EXERCISE TASK: Output the stretch from the start of the entries through the line containing "<instances>...</instances> JSON list." word for word, with the pictures left out.
-- Begin --
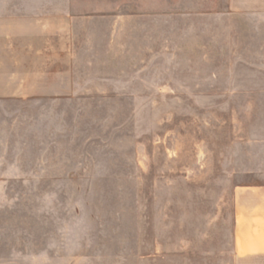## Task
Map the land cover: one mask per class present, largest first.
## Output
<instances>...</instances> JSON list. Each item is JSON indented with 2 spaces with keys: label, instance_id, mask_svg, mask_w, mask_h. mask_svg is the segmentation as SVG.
<instances>
[{
  "label": "rangeland",
  "instance_id": "obj_1",
  "mask_svg": "<svg viewBox=\"0 0 264 264\" xmlns=\"http://www.w3.org/2000/svg\"><path fill=\"white\" fill-rule=\"evenodd\" d=\"M0 264L236 259L264 183V13L228 0H0Z\"/></svg>",
  "mask_w": 264,
  "mask_h": 264
},
{
  "label": "crops",
  "instance_id": "obj_2",
  "mask_svg": "<svg viewBox=\"0 0 264 264\" xmlns=\"http://www.w3.org/2000/svg\"><path fill=\"white\" fill-rule=\"evenodd\" d=\"M228 2L233 13H264V0ZM231 239L236 259L264 257V183L234 190Z\"/></svg>",
  "mask_w": 264,
  "mask_h": 264
}]
</instances>
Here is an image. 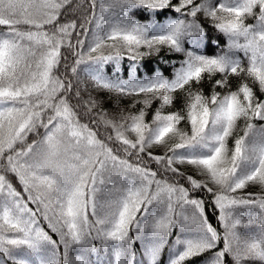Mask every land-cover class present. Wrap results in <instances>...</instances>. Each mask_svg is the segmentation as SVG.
<instances>
[{
	"label": "snow or ice",
	"instance_id": "snow-or-ice-1",
	"mask_svg": "<svg viewBox=\"0 0 264 264\" xmlns=\"http://www.w3.org/2000/svg\"><path fill=\"white\" fill-rule=\"evenodd\" d=\"M262 96L264 0H0V264H264Z\"/></svg>",
	"mask_w": 264,
	"mask_h": 264
},
{
	"label": "trees",
	"instance_id": "trees-1",
	"mask_svg": "<svg viewBox=\"0 0 264 264\" xmlns=\"http://www.w3.org/2000/svg\"><path fill=\"white\" fill-rule=\"evenodd\" d=\"M84 0H74V4L75 3H83ZM213 2L215 3L216 0H213ZM81 11H83V9H81ZM79 13H76V14H73V13H69V17H72L73 15H78ZM136 18H139L142 22H145L146 21V17L143 15V14H139L138 17ZM63 19V17H62ZM79 22V21H78ZM246 23H255V20L254 19H251L249 18L248 20L245 21ZM92 31H95V27L94 25H90L89 26ZM205 27L209 28L210 30V33L214 36H218L219 39L221 40V44L223 45V41H224V38L222 35L218 34L215 32L214 29H211L210 28V25L208 23L205 24ZM89 36H91V32L89 33ZM218 51V50H216ZM62 53L65 54V55H68L69 56V63H71V60H72V57L70 55V53L68 52L67 49H62ZM209 55H213L214 54V50H208V53ZM242 55V54H241ZM180 57L178 56V54H170L168 52V50L166 48H162L161 49V52L159 54H153L151 56H147V57H144L141 61H139L140 64L142 65H145L146 68H141L140 69V76L141 78H143L144 74L146 71H148L149 69H155V68H159L163 74L165 76H168L170 77L171 76V68H170V65L169 64H166L164 63L165 60H175V59H179ZM131 63H134L132 61H129L126 57L125 59L121 62L122 66L126 69L128 67L129 64ZM244 63L246 64L247 61H244ZM109 74H111V65L109 66ZM149 74H151L149 72ZM125 76H126V73H125ZM216 78H219V76H217ZM231 85H232V88L234 90L235 88V85H236V78H231ZM90 81H87L84 77L83 74H81V81H80V88L83 90L85 88V86L87 85L89 87V91H91V87H90ZM211 83L207 80H205L204 82V91H205V94H210L211 92ZM218 91H226L225 89H217ZM257 95H261L257 89ZM262 98H264V96H262ZM100 99L102 101V104H103V107L108 110L110 113L113 112L115 109H117L118 107H124L127 105L128 103V100L127 98H125L123 101L121 102H117V100L113 97V98H110L107 94H100ZM183 105V101L182 99H178L175 103H174V106L172 108H165L164 111L165 112H168V111H175L177 109H179L180 107H182ZM159 106V101H154L153 102V105H152V108L149 109V115L147 117V119L151 120V115L152 113L154 112V110ZM137 107H140V105H138ZM243 122H241L242 124ZM253 123H255L257 126L261 125V124H264V121H253ZM181 126H184L183 122H182V125ZM102 131V130H101ZM232 146V140L230 139L229 140V147ZM152 151L154 152V154L156 155H163L164 154V149L163 148H160V147H155L152 149ZM153 168L156 167L155 164L152 165ZM248 192H253V193H257V194H262L261 193V189L258 185H250L247 189L243 190L240 194L241 195H246ZM200 195H203V193H200ZM205 199H209V197L207 195H205ZM213 222L215 223V219L213 218ZM53 238L54 239H58V237H56L55 235H53ZM0 259H6L3 254H0ZM200 259H204V257H201ZM8 264H12V262L9 260L8 261Z\"/></svg>",
	"mask_w": 264,
	"mask_h": 264
}]
</instances>
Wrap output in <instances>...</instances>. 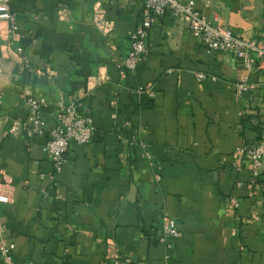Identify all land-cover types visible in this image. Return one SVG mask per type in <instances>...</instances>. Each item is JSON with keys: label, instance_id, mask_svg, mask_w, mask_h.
Listing matches in <instances>:
<instances>
[{"label": "crops", "instance_id": "0c3cea01", "mask_svg": "<svg viewBox=\"0 0 264 264\" xmlns=\"http://www.w3.org/2000/svg\"><path fill=\"white\" fill-rule=\"evenodd\" d=\"M194 2L212 24L264 38V0ZM8 7L0 191L9 202L0 203V242L14 246L13 264H264V161L254 176L237 150L261 139L264 63L237 92L242 66L207 52L184 20L165 13L142 61L122 74L141 0ZM25 90L47 102L48 126L58 102L75 101L92 118L91 141L70 143L60 172L46 158L45 136L9 132L26 116ZM165 218L177 237L164 236Z\"/></svg>", "mask_w": 264, "mask_h": 264}, {"label": "built area", "instance_id": "2783aa9c", "mask_svg": "<svg viewBox=\"0 0 264 264\" xmlns=\"http://www.w3.org/2000/svg\"><path fill=\"white\" fill-rule=\"evenodd\" d=\"M144 5L140 25L130 37V47L126 55L120 60L119 67L122 74L132 73L137 64L142 61L147 48L148 32L153 22L165 13L174 18L184 20L195 37L200 39L207 52H226L232 60L240 64L244 75L236 84L237 92L241 93L249 88V75L254 71L256 61L264 63V38L243 39L236 36L230 29L212 24L195 7L194 0H141ZM13 16L8 7V0H0V27L5 23H12ZM264 22V21H263ZM15 26H12L13 31ZM198 77L203 78L202 73ZM23 98L26 107L24 119L14 122L9 128L13 135L19 128L25 131L28 138L45 136V155L56 172H60L66 160V153L70 143L88 144L93 136L92 118L81 114L77 110L75 101L58 102L53 125L48 126L40 110L47 102L33 96L30 90H25ZM250 160L252 174L258 176L264 161V121L261 129V139L252 144L237 149ZM9 202V194L0 191V203ZM234 205L237 203L233 201ZM163 233L166 237H177L178 231L173 220H163ZM12 244L0 242V261L3 264H13Z\"/></svg>", "mask_w": 264, "mask_h": 264}]
</instances>
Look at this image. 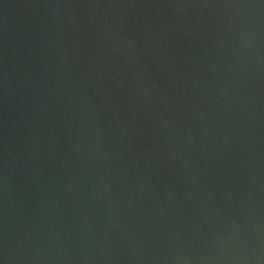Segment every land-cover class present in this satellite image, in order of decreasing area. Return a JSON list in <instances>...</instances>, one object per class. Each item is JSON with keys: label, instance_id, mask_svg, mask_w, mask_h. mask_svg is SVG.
Instances as JSON below:
<instances>
[{"label": "water", "instance_id": "water-1", "mask_svg": "<svg viewBox=\"0 0 264 264\" xmlns=\"http://www.w3.org/2000/svg\"><path fill=\"white\" fill-rule=\"evenodd\" d=\"M0 264H264V0H0Z\"/></svg>", "mask_w": 264, "mask_h": 264}]
</instances>
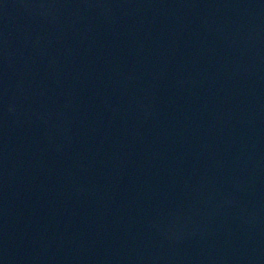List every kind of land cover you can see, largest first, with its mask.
I'll list each match as a JSON object with an SVG mask.
<instances>
[{
	"label": "water",
	"instance_id": "1",
	"mask_svg": "<svg viewBox=\"0 0 264 264\" xmlns=\"http://www.w3.org/2000/svg\"><path fill=\"white\" fill-rule=\"evenodd\" d=\"M0 264H264V0H0Z\"/></svg>",
	"mask_w": 264,
	"mask_h": 264
}]
</instances>
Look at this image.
-- End --
FULL ANSWER:
## Task
Map the land cover: one mask per class present, largest first.
## Output
<instances>...</instances> JSON list. Each item is JSON indented with 2 spaces with keys: label, instance_id, mask_svg, mask_w, mask_h. mask_svg is the segmentation as SVG.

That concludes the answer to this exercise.